Simplicity is key in this current day and age. We live our lives between screens, counting down the seconds to each new console, phone or any of the other numerous distractions we can get our hands on. And why not? We live in a convenience culture, carefully crafted to supplement all the needs of the modern man: why sing when you can be auto-tuned; walk when you can drive; read a book when you can watch a film? But, it’s not our fault, God forbid – this world has just been much too generous for us to refuse. Sadly, that leaves humanity in a bit of a predicament, rotting away mentally while technology continues to grow and flourish.
Although that introduction may seem a little bit dire and exaggerated in comparison to the current state of gaming, it does still hold very true. With every new mainstream release the bar is being lowered and lowered in terms of true involvement from the player, requiring less effort and application on their behalf until all you’re left with is essentially a digital colouring by numbers, £45 RRP. Where has all the challenge and achievement of old gone? Do the new generations of gamer only want quick reward and satisfaction for their virtual actions; a shiny badge for every minute wasted online, smashing pixels together? Having grown up with the emergence of popular consoles and titles, such as Tomb Raider, or Marathon (now continued in the Halo franchise), the thrill of playing lay in the completion of a particularly hard level, or solving that frustrating puzzle that had kept you clueless for days. It is a shame to see now that only the independent developers have risen to defend the intellectual and punishing genres of the past; the Roguelikes, Strategy and Logic titles that essentially created gaming as we know it today.
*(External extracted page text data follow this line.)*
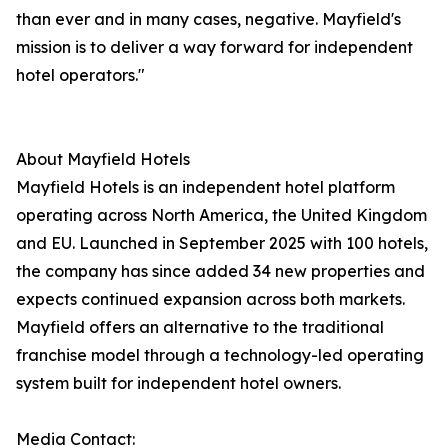
than ever and in many cases, negative. Mayfield's
mission is to deliver a way forward for independent
hotel operators."
About Mayfield Hotels
Mayfield Hotels is an independent hotel platform
operating across North America, the United Kingdom
and EU. Launched in September 2025 with 100 hotels,
the company has since added 34 new properties and
expects continued expansion across both markets.
Mayfield offers an alternative to the traditional
franchise model through a technology-led operating
system built for independent hotel owners.
Media Contact:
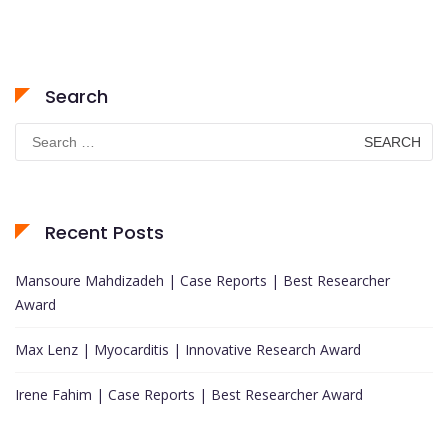
Search
Search
for:
Recent Posts
Mansoure Mahdizadeh | Case Reports | Best Researcher
Award
Max Lenz | Myocarditis | Innovative Research Award
Irene Fahim | Case Reports | Best Researcher Award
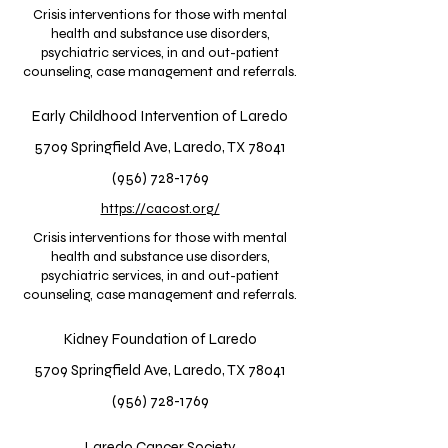
Crisis interventions for those with mental
health and substance use disorders,
psychiatric services, in and out-patient
counseling, case management and referrals.
Early Childhood Intervention of Laredo
5709 Springfield Ave, Laredo, TX 78041
(956) 728-1769
https://cacost.org/
Crisis interventions for those with mental
health and substance use disorders,
psychiatric services, in and out-patient
counseling, case management and referrals.
Kidney Foundation of Laredo
5709 Springfield Ave, Laredo, TX 78041
(956) 728-1769
Laredo Cancer Society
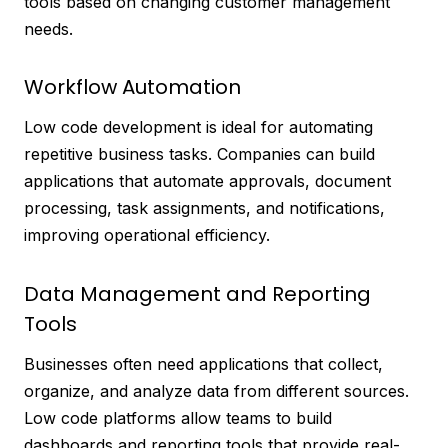
tools based on changing customer management
needs.
Workflow Automation
Low code development is ideal for automating
repetitive business tasks. Companies can build
applications that automate approvals, document
processing, task assignments, and notifications,
improving operational efficiency.
Data Management and Reporting
Tools
Businesses often need applications that collect,
organize, and analyze data from different sources.
Low code platforms allow teams to build
dashboards and reporting tools that provide real-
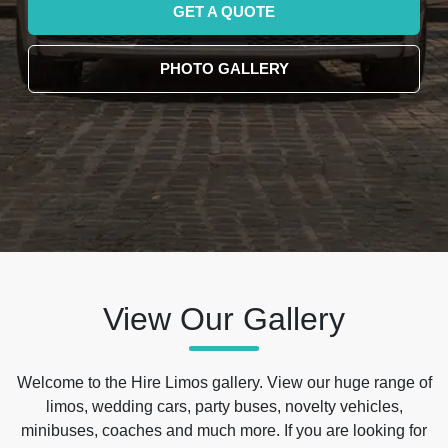
GET A QUOTE
PHOTO GALLERY
View Our Gallery
Welcome to the Hire Limos gallery. View our huge range of
limos, wedding cars, party buses, novelty vehicles,
minibuses, coaches and much more. If you are looking for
The problem, I think, lies in the creation of the Casual genre. People just don’t have the time or motivation to really work for success in their virtual fantasies, ironically defeating the point of their own escapism. A good example of this would be in the vast popularity of Rovio Entertainment’s mobile time-waster, Angry Birds, which has been downloaded over a billion times since its initial release in 2009 – a staggeringly high figure for any developer to boast. However, the pulling power of this game does not lie in its complexity, storyline or challenge, but rather its repetition and quick reward system that gives instant gratification with no fault for mistake: just another 3 stars to show off to your friends. Comparing this system to the current setup of modern, ‘advanced’ titles – such as Call Of Duty – the concept of even having difficulty settings anymore is quickly called into question. I don’t mean to condemn Casual games as the instigators of our current situation, but they are very much to blame for the effect it has had across all platforms, mimicking the evolution of our society into the Short and Simple – i.e. far from the Nightmare Mode we used to relish so fervently.
So, can we still restore gaming to its original state and help save ourselves from mental decay? Yes, of course – you just have to make yourself heard and show the support to those who really need it. Portals such as Indievania, or even Steam Greenlight, have all worked hard in bringing the spotlight back to the community and allowing for independent developers to showcase their art to a mainstream audience, gaining the recognition and opportunity that is normally only found in the wallets of established publishers. This is not so much a whimpering cry of ‘support the Indies’, but rather a backlash to what appears to be a massive decline in front line content and production. I may be jaded, but I honestly urge all those who still believe in the integrity of gaming as outlets of logic and true art to please consider these humble words before you purchase that next spin-off sequel the minute it touches the shelves.